LAST FLIGHT HOME – Review by Susan Wloszczyna
Ondi Timonen’s highly personal, profoundly bittersweet, and somewhat disquieting documentary Last Flight Home is about having agency over one’s final departure that isn’t exclusively reserved for those existing in conflict with the status quo. Her father, Eli Timoner, was resolute on exercising California’s End of Life Option Act—only available to terminally ill adults. Several European nations protect this course of action within stringent limitations, but only 11 states in the permit what’s known as “medical aid in dying. “ As a director, Timoner doesn’t take up any debate over her father wanting to control his final days.
Timoner, however, doesn’t concern herself with any ideological debate over the morality of her elderly dad’s chosen passage into the afterlife. Instead, she illustrates the value of people having this resource through her family’s first-hand experience. For her, the subject transitioned from theoretical talking point to a hard-to-face reality. Still, the lack of big-picture context on the issue ultimately comes across as a missed opportunity to inform.

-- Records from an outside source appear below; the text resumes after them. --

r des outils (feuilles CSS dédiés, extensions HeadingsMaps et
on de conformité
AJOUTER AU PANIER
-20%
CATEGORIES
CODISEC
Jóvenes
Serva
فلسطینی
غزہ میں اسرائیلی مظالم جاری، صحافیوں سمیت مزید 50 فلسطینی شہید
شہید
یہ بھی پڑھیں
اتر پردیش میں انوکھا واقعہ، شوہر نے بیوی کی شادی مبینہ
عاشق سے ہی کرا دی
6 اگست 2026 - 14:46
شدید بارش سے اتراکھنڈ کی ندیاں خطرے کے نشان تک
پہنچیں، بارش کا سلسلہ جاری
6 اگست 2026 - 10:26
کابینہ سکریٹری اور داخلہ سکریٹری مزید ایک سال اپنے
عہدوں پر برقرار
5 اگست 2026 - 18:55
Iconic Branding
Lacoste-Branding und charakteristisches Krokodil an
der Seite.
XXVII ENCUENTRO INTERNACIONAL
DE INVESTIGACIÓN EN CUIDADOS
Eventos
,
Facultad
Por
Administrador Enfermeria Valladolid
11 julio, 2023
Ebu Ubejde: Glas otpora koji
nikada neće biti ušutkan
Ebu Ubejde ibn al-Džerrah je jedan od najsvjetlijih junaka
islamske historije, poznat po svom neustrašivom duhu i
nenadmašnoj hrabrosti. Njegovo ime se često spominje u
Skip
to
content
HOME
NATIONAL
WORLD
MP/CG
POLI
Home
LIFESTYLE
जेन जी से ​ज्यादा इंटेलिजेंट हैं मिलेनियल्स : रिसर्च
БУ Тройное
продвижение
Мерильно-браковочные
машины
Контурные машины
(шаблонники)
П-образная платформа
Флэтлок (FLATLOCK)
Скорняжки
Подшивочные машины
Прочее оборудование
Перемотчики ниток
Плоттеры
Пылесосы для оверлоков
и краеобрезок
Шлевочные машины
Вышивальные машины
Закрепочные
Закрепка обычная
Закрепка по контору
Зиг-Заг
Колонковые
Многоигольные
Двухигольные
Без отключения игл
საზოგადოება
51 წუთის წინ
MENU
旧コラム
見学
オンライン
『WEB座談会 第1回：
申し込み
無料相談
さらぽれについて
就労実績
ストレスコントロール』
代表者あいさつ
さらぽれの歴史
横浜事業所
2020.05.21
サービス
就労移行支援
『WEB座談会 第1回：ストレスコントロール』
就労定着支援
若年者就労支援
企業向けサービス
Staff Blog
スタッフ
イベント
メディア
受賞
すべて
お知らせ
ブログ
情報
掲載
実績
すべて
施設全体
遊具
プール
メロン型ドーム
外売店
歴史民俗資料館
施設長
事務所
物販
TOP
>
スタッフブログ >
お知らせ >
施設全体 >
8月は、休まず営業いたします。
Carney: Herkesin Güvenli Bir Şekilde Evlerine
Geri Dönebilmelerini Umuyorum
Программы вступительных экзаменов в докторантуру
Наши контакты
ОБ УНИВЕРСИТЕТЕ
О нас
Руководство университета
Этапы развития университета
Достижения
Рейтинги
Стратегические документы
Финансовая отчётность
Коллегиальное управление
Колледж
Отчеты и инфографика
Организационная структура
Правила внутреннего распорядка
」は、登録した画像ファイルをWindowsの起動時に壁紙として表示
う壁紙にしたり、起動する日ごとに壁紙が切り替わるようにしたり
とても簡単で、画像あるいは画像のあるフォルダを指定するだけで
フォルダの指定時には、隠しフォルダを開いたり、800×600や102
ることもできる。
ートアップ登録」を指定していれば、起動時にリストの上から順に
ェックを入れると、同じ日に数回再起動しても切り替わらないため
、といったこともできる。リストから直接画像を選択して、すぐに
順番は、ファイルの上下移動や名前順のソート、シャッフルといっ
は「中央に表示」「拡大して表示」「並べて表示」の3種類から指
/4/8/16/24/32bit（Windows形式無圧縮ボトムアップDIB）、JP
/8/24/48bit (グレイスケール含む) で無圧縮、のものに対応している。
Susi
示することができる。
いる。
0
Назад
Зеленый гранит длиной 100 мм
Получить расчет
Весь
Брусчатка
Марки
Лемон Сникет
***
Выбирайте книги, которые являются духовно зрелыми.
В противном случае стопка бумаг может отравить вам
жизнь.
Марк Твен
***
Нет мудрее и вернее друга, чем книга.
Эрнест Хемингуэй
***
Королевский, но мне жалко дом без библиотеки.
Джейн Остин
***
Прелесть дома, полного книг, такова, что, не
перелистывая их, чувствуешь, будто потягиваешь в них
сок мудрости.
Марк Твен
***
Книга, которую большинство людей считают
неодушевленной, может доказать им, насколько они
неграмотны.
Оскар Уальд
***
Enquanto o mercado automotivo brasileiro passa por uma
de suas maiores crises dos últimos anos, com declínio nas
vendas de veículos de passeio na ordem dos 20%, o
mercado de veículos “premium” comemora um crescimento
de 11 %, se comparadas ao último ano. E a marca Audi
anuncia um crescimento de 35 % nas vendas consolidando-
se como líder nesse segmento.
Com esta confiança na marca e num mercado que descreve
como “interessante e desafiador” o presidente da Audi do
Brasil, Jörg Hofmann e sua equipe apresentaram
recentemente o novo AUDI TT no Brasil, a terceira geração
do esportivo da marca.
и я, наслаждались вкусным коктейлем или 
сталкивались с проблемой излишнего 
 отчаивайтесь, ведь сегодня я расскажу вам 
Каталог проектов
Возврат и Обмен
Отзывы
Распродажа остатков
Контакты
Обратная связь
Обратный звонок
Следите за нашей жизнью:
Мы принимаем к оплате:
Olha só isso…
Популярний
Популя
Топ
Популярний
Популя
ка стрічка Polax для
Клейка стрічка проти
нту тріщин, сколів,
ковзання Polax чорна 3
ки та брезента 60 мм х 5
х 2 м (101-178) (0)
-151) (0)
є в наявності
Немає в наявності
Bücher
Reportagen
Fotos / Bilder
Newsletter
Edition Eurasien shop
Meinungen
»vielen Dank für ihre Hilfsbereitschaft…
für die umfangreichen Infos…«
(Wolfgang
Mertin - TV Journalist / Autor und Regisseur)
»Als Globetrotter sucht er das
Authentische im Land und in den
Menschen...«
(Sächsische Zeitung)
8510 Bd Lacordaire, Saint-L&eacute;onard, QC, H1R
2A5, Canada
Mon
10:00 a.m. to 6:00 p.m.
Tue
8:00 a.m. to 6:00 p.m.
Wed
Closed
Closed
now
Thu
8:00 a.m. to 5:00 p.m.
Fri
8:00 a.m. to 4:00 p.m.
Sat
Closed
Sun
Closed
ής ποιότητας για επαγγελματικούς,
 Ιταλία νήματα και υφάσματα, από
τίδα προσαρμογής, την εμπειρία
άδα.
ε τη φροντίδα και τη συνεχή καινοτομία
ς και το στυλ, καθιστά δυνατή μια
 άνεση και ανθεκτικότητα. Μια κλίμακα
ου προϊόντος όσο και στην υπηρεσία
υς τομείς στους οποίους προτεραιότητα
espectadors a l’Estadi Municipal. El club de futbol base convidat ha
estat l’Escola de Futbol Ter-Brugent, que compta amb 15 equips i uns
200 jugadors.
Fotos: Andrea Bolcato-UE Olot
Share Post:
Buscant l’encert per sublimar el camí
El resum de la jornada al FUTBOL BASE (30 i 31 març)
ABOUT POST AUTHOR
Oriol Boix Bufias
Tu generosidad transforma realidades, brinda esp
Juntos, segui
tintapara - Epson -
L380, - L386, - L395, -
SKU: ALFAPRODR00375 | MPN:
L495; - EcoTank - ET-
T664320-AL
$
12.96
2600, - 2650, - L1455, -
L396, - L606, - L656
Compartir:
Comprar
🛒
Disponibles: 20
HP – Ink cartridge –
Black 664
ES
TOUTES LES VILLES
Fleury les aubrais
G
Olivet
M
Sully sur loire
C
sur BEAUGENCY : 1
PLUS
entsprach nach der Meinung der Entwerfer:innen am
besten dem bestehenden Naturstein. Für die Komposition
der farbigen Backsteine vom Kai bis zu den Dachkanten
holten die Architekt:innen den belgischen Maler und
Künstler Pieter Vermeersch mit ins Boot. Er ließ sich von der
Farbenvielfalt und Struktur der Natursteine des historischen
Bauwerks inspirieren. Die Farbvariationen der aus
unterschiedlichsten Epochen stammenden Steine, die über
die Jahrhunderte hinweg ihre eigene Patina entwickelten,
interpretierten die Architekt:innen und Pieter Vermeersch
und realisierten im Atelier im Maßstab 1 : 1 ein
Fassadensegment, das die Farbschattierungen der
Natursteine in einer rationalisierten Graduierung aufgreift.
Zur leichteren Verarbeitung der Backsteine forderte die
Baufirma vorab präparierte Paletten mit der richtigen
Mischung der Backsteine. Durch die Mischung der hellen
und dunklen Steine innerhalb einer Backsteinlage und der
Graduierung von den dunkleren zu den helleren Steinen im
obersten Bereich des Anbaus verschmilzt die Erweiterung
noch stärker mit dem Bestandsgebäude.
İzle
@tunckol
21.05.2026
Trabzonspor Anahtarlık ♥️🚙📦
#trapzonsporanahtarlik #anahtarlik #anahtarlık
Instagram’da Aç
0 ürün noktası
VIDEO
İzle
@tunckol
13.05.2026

Timoner waits a bit too long to tell the viewers to that her father suffered a stroke in 1982 after getting a massage that left him partially paralyzed for the next 40 years and that Eli helped run the now-defunct carrier Air Florida. But the bulk of the images immortalize Eli as he lovingly and lucidly interacts with in-person visitors and loved ones over Zoom to say goodbye despite his weakened state. The last 15 days leading up to the event provide Last Flight Home with a built-in structure to which the filmmaker attaches multiple interviews with her siblings: Rachel, a rabbi, and David as well as their mother Lucy at different stages in the ordeal of confronting mortality.